The U.S. Presidential election is over, and markets were decisively negative the very next day. Some argued that the decline was owing to the Romney loss – had Mittens taken office next year, his policies would be more business friendly, and hence, good for markets. But immediately the attention turned to the U.S. Fiscal Cliff. After scanning the dial, the chatter about market declines will probably revolve around this new buzzword for the next few months.
So, this Fiscal Cliff thing…
This Fiscal Cliff simply refers to automatic spending cuts and expiring tax cuts (meaning taxes would go up) that would take effect on January 1st, 2013. The dramatic nature of these changes would be akin to Thelma and Louise-ing it, economically speaking.
Increasing taxes and decreasing program spending would remove stimulus from the economy. The reason these automatic measures would occur is because they were a requirement of the deal made between Democrats and Republicans in order to raise the U.S. Debt Ceiling earlier this year. The deal was that a “Supercommittee” of Democrats and Republicans would work together to propose budget measures that would cut the deficit by $1.2 trillion over 10 years. If they couldn’t reach a deal, then these automatic measures, the Fiscal Cliff, would occur.
All of this is due to the now prevalent thought that the US debt was spiralling out of control. They would agree to raise the debt ceiling this time (it happens a lot) as long as they worked hard to control the budget. If they couldn’t come to terms on how to do that, these automatic measures would take force. And these automatic measures were thought to be drastic enough that it would provide an incentive to avoid it from happening.
So far, that hasn’t been the case.
Tangent: The debt ceiling vote is a bit of a farcical endeavour IMHO. When congress passes spending or tax cuts they are effectively approving changes to the budget. By then having a vote to increase the debt ceiling they are then deciding whether or not to fund the commitments they’ve already made.

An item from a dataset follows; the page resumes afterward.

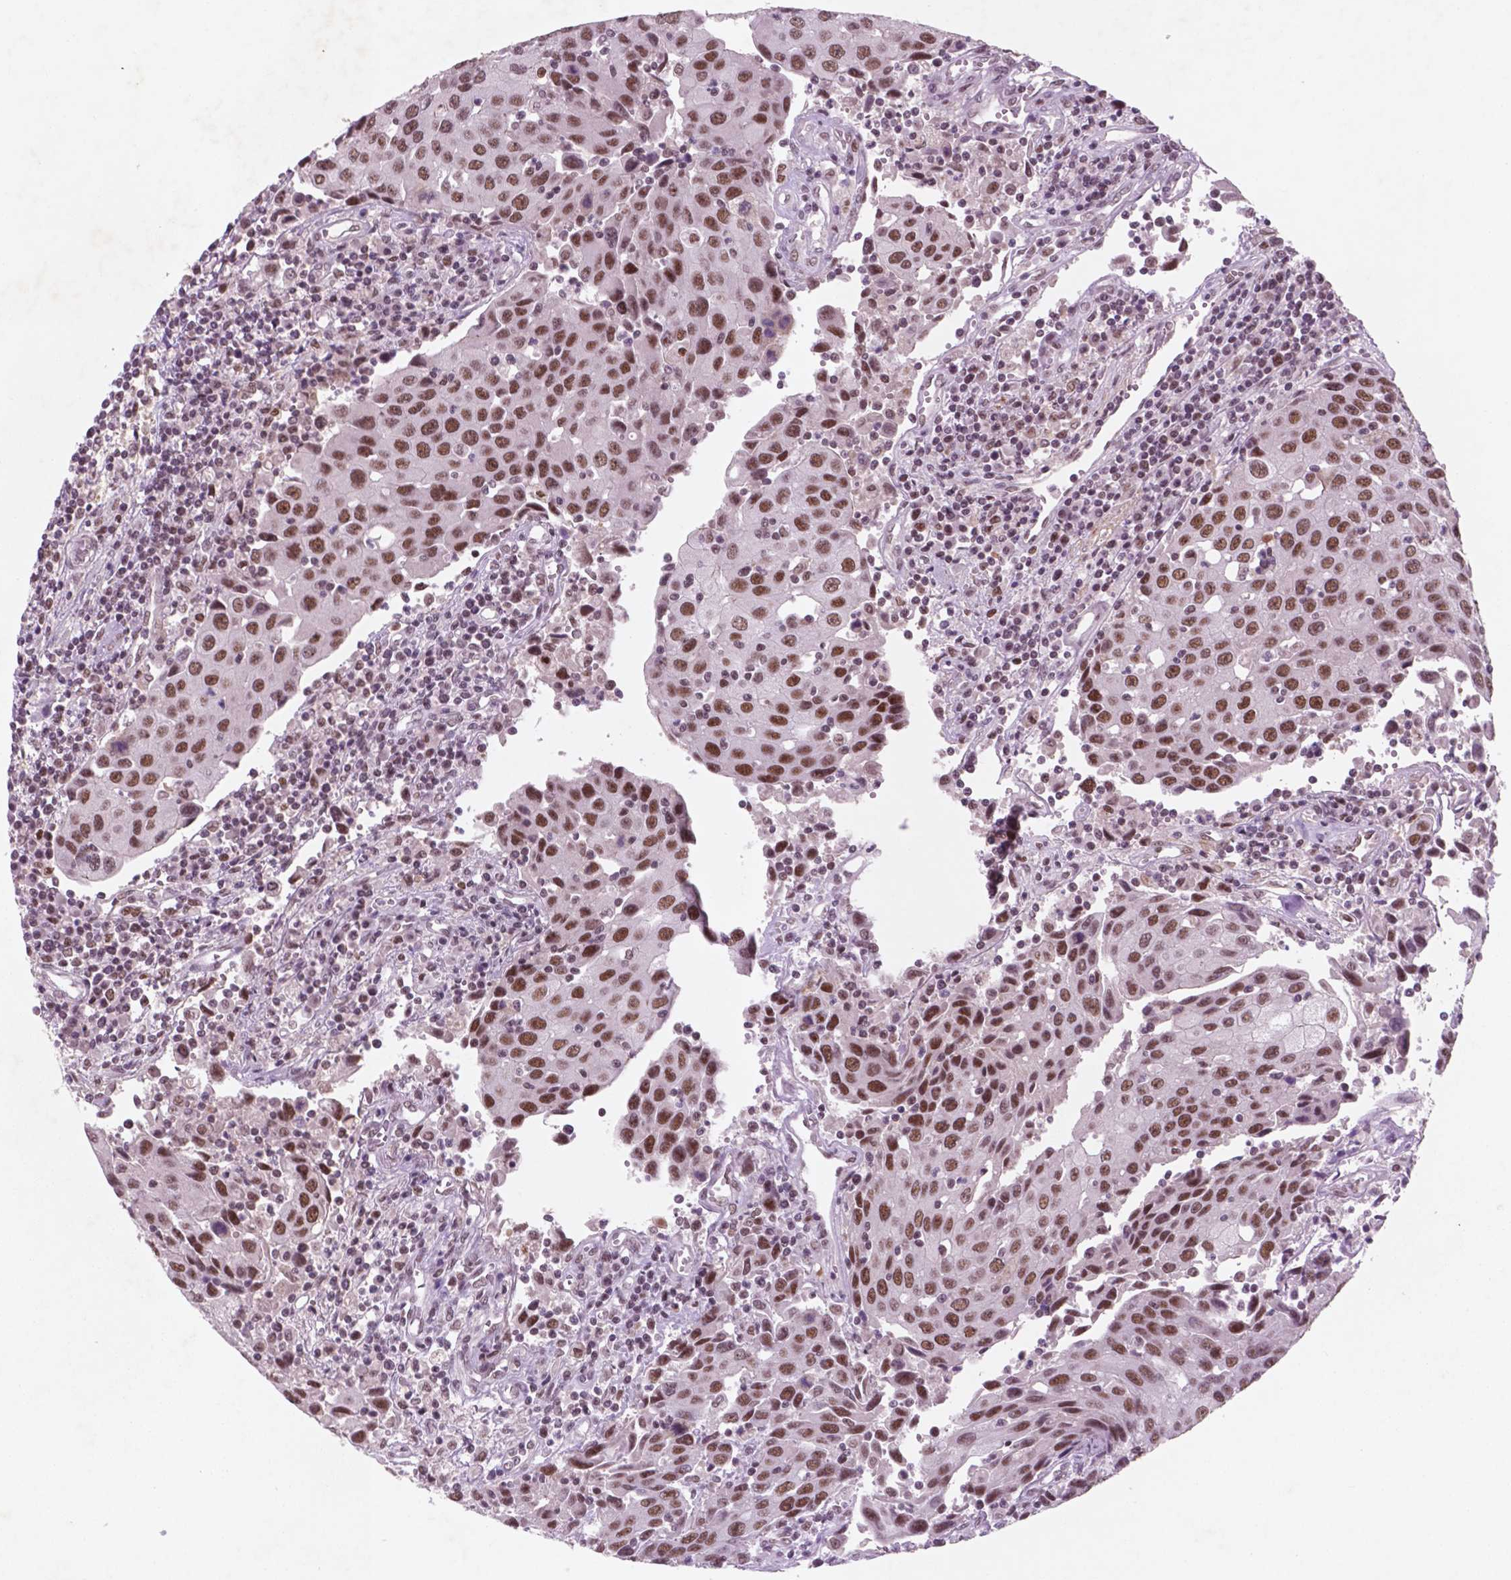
{"staining": {"intensity": "moderate", "quantity": ">75%", "location": "nuclear"}, "tissue": "urothelial cancer", "cell_type": "Tumor cells", "image_type": "cancer", "snomed": [{"axis": "morphology", "description": "Urothelial carcinoma, High grade"}, {"axis": "topography", "description": "Urinary bladder"}], "caption": "Tumor cells reveal moderate nuclear staining in approximately >75% of cells in urothelial carcinoma (high-grade). (Stains: DAB (3,3'-diaminobenzidine) in brown, nuclei in blue, Microscopy: brightfield microscopy at high magnification).", "gene": "CTR9", "patient": {"sex": "female", "age": 85}}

What could happen if we hit the Fiscal Cliff?
The Congressional Budget Office estimates that the spending cuts and tax increases would reduce the deficit by $560 billion. That is a very significant removal of stimulus. Remember, the Supercommittee are busting their nuts trying to reduce the deficit by $1.2 trillion OVER 10 YEARS. This $560 billion reduction would take place must faster than that.
Analysts expect a 4% drop in US GDP for 2013, roughly 2 million jobs lost, and that a deep recession would result. And with our Southern neighbours being our largest trading partner, that would almost certainly put Canada into a recession as well. So, yes: it’s a big deal.
And here’s another buzzword that will re-rear it’s ugly head: political brinksmanship. Don’t expect any substantial headway to be made anytime soon. I wouldn’t be surprised if this thing reaches a crescendo right around Christmas.